◆ Extrait choisi:
_ _ _ _ _

A propos de Cohen, on parle souvent de “vieux compagnon”, d’intimité. Avec Cohen, la confiance règne. Chanteur ami plutôt qu’à mythes. Ses chansons-havres ne racontent pas le monde mais le traversent en disant qu’on sera bien chez soi – île grecque, monastère bouddhiste ou monde intérieur. Leonard Cohen est un mythe au logis. Chacun de ses albums est comme le récit de voyage d’un capitaine au long cours, d’un guerrier au repos.
Vive la crise : il y a quelques années, des problèmes financiers poussaient Leonard Cohen à repartir en tournée après quinze ans d’abstinence. Aujourd’hui, à 77 ans, il démontre qu’il avait encore au moins un grand disque sous la semelle, de belles histoires à raconter d’une voix plus envoûtante que jamais. Son nouvel album s’appelle Old Ideas, manière de dire que rien ne change. Ou le come-back du type qui n’était jamais vraiment parti.
Songs of Leonard Cohen (1967)
Avec sa voix lugubre, quasi sépulcrale, ses compositions à la monotonie structurelle et ses images qui vacillent et vous brûlent comme des flammes, le Canadien fait une entrée en piste pour le moins remarquée en cette fin 1967 et offre le plus radical des contrastes avec le reste de l’actualité marquée par l’explosion psychédélique et les révolutions étudiantes. Faisant figure de clown triste – et à 32 ans de vieux schnock dans un monde où la jeunesse fait mine de s’emparer du pouvoir –, il semble prendre un plaisir masochiste à emprunter la voie la plus difficile : entre le chemin de croix et la remontée du torrent par le saumon lors du frai. Cette solitude de l’errance intérieure, jamais recueil ne l’a portée avec autant d’abandon et de majesté. Jamais chansons n’auront mieux su définir l’aveugle et impérieuse quête du désir, ni cerner l’incernable de l’amour avec cette précision tranchante dont le poète use dans Suzanne, Winter Lady ou The Stranger Song.

_ _ _ _ _

◆ Données enregistrées:
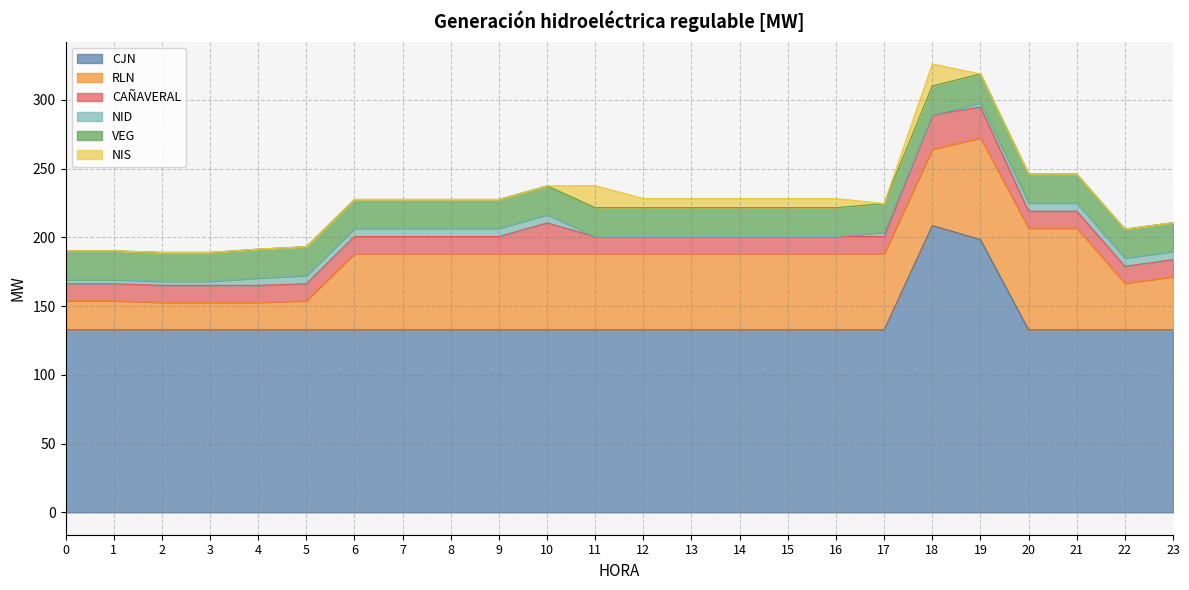

Is the value of RLN at 3 greater than the value of CAÑAVERAL at 17?

Yes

_ _ _ _ _

◆ Consigne 1:
Traduisez en anglais cette phrase de l'extrait sur Leonard Cohen : « Son nouvel album s'appelle Old Ideas, manière de dire que rien ne change. »
◆ Consigne 2:
Relevez tous les titres de chansons cités dans l'extrait consacré à Leonard Cohen.
◆ Consigne 3:
Poursuivez le texte sur Leonard Cohen après sa dernière phrase.
Les lignes n'ont ici aucun rôle à jouer.

◆ Réponse attendue 1:
His new album is called Old Ideas, a way of saying that nothing changes.

◆ Réponse attendue 2:
Suzanne, Winter Lady, The Stranger Song

◆ Réponse attendue 3:
Songs from a Room (1969)
Ce deuxième album débute par Bird on a Wire qui va devenir l’hymne de toutes les âmes apatrides et sera adapté par un peu tout le monde (Tim Hardin, Joe Cocker, Johnny Cash, Judy Collins, Willie Nelson et même Serge Lama). Récemment, Kris Kristofferson a fait savoir qu’à sa mort il souhaitait que les trois premiers vers de la chanson soient gravés sur sa tombe en guise d’épitaphe. Tout aussi marquant, The Partisan, chanté pour partie en français, révèle une facette inédite de la personnalité de Cohen qui politiquement a toujours plutôt fait part de ses doutes que de ses certitudes. En 1969, alors que la génération Woodstock célèbre des (guitar) héros qui électrisent les masses, le Canadien à la triste figure incarne à l’opposé le parfait antihéros, trimballant dans sa valise de poète vagabond un petit pécule de chansons portées à la confession intime et à l’expression de l’en-soi (The Butcher, Seems So Long Ago Nancy).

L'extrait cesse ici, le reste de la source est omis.